##### DATASET EXCERPTS #####

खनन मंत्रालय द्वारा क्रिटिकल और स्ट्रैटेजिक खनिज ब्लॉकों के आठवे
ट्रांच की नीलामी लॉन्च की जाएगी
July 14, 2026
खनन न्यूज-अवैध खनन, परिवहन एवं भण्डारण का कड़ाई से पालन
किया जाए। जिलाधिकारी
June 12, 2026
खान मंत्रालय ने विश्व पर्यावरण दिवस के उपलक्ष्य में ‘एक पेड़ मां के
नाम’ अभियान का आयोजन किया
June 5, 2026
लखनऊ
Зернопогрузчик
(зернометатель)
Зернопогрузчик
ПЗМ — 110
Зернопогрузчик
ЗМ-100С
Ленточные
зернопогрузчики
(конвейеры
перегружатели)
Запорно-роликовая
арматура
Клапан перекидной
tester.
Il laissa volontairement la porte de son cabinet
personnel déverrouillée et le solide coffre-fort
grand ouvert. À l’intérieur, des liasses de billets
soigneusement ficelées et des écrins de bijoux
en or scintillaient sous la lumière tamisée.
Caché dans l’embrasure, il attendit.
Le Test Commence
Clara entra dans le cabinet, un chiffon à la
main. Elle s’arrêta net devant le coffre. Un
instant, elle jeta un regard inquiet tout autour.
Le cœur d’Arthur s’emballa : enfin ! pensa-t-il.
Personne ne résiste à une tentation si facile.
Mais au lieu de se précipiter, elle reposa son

#####

Return the whole of the data, character for character.

खनन मंत्रालय द्वारा क्रिटिकल और स्ट्रैटेजिक खनिज ब्लॉकों के आठवे
ट्रांच की नीलामी लॉन्च की जाएगी
July 14, 2026
खनन न्यूज-अवैध खनन, परिवहन एवं भण्डारण का कड़ाई से पालन
किया जाए। जिलाधिकारी
June 12, 2026
खान मंत्रालय ने विश्व पर्यावरण दिवस के उपलक्ष्य में ‘एक पेड़ मां के
नाम’ अभियान का आयोजन किया
June 5, 2026
लखनऊ
Зернопогрузчик
(зернометатель)
Зернопогрузчик
ПЗМ — 110
Зернопогрузчик
ЗМ-100С
Ленточные
зернопогрузчики
(конвейеры
перегружатели)
Запорно-роликовая
арматура
Клапан перекидной
tester.
Il laissa volontairement la porte de son cabinet
personnel déverrouillée et le solide coffre-fort
grand ouvert. À l’intérieur, des liasses de billets
soigneusement ficelées et des écrins de bijoux
en or scintillaient sous la lumière tamisée.
Caché dans l’embrasure, il attendit.
Le Test Commence
Clara entra dans le cabinet, un chiffon à la
main. Elle s’arrêta net devant le coffre. Un
instant, elle jeta un regard inquiet tout autour.
Le cœur d’Arthur s’emballa : enfin ! pensa-t-il.
Personne ne résiste à une tentation si facile.
Mais au lieu de se précipiter, elle reposa son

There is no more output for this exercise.